Pienso en la televisión, validadora de fronteras y sentidos comunes, se me ocurre la entrevista de Dick Cavett a John Lennon en el 72, horario de máxima audiencia, meses antes de la segunda victoria de Nixon, o La Clave, donde Balbín organiza en 1979 un debate en la televisión pública -la única existente- sobre el marxismo. Y no se me ocurren reflejos presentes similares, ni de una estrella de la música, working class hero, hablando contra el presidente, la guerra o diciendo que la mujer era el negro del mundo en un talk show de sobra convencional o un debate en cualquier televisión española no ya sobre el marxismo, sino sobre cualquier tema medianamente conflictivo juntando a individuos como Carrillo, Tierno Galván o Henri Lévy. Se diría que nuestro universo es mucho más cerrado, al menos en comparación con las décadas inmediatamente anteriores.

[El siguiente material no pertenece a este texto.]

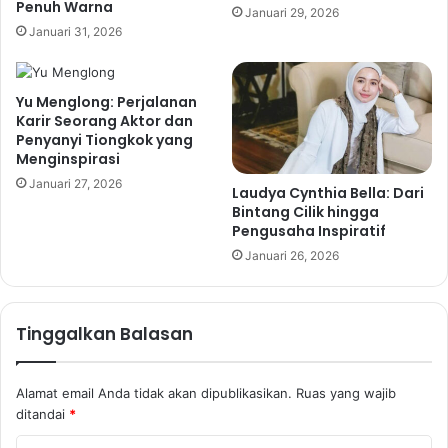
Penuh Warna
Januari 29, 2026
Januari 31, 2026
Yu Menglong: Perjalanan
Karir Seorang Aktor dan
Penyanyi Tiongkok yang
Menginspirasi
Januari 27, 2026
Laudya Cynthia Bella: Dari
Bintang Cilik hingga
Pengusaha Inspiratif
Januari 26, 2026
Tinggalkan Balasan
Alamat email Anda tidak akan dipublikasikan.
Ruas yang wajib
ditandai
*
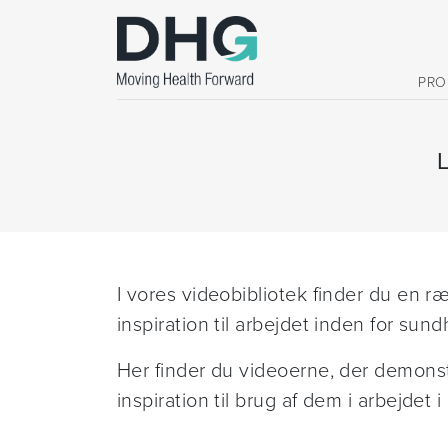
PRO
I vores videobibliotek finder du en 
inspiration til arbejdet inden for su
Her finder du videoerne, der demonst
inspiration til brug af dem i arbejdet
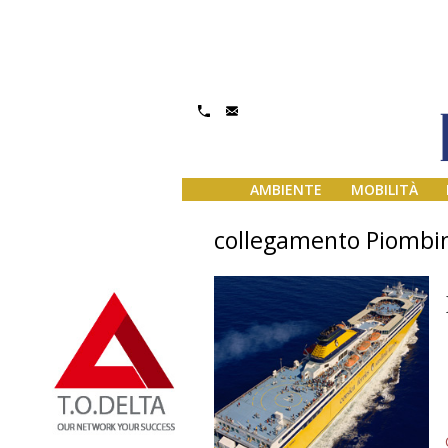
AMBIENTE
MOBILITÀ
collegamento Piombin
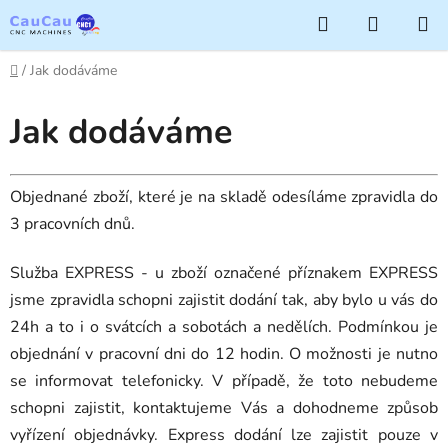
Přejít
Hledat
NÁKUP
na
KOŠÍK
obsah
Domů
/
Jak dodáváme
Jak dodáváme
Objednané zboží, které je na skladě odesíláme zpravidla do
3 pracovních dnů.
Služba EXPRESS - u zboží označené příznakem EXPRESS
jsme zpravidla schopni zajistit dodání tak, aby bylo u vás do
24h a to i o svátcích a sobotách a nedělích. Podmínkou je
objednání v pracovní dni do 12 hodin. O možnosti je nutno
se informovat telefonicky. V případě, že toto nebudeme
schopni zajistit, kontaktujeme Vás a dohodneme způsob
vyřízení objednávky.
Express dodání lze zajistit pouze v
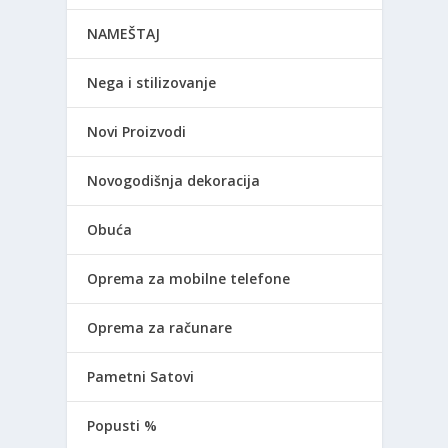
NAMEŠTAJ
Nega i stilizovanje
Novi Proizvodi
Novogodišnja dekoracija
Obuća
Oprema za mobilne telefone
Oprema za računare
Pametni Satovi
Popusti %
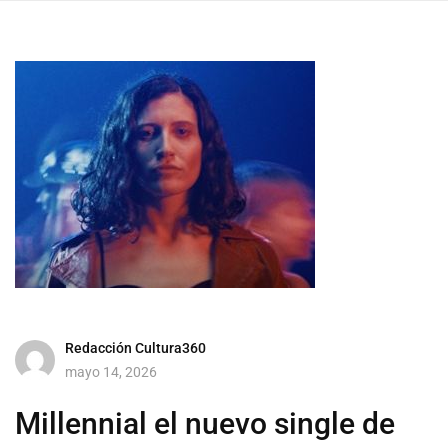
Redacción Cultura360
mayo 14, 2026
Millennial el nuevo single de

Una forma de medir el carácter democrático de una sociedad es ver el espacio que otorga a su disidencia, a sus voces críticas, cómo las trata, qué calificativos les reserva. No podemos afirmar que las clases dirigentes en el Estados Unidos del 72 o la España del 79 tuvieran una mayor visión ética que las actuales, sí que, incluso con enormes resistencias, el debate público era mucho más rico. Quizá este ambiente claustrofóbico se deba a que en nuestro momento, la base material de la sociedad, su sistema económico, sufre un anquilosamiento que sólo le permite huir hacia adelante, especulando, encerrándose en sí mismo a falta de nuevos mercados que conquistar. Quizá el repliegue ideológico hacia la nación y la religión, la falta cada vez más clamorosa de espacios libres de mezquindad discursiva o la vuelta de lo inquisitorial como manera de cercenar la crítica no son más que todo lo que este modelo puede ya permitirse.
Locos, malos e imbéciles, elija usted la piedra que prefiera.
Tiempo después de mi trabajo en la librería volví a ver a aquella mujer por las calles de Madrid, cada vez más deteriorada, vistiendo casi con harapos y sujetando con fuerza contra su cabeza las carpetas de papeles que trajo aquella tarde. Siempre en alguna esquina, mirando al cielo muy asustada, hablando sola. La locura no es sino el precio que pagamos por esta sociedad y, a menudo, no es más que una representación exagerada de la realidad, como si el sueño, aunque revelador, no nos abandonara en la vigilia.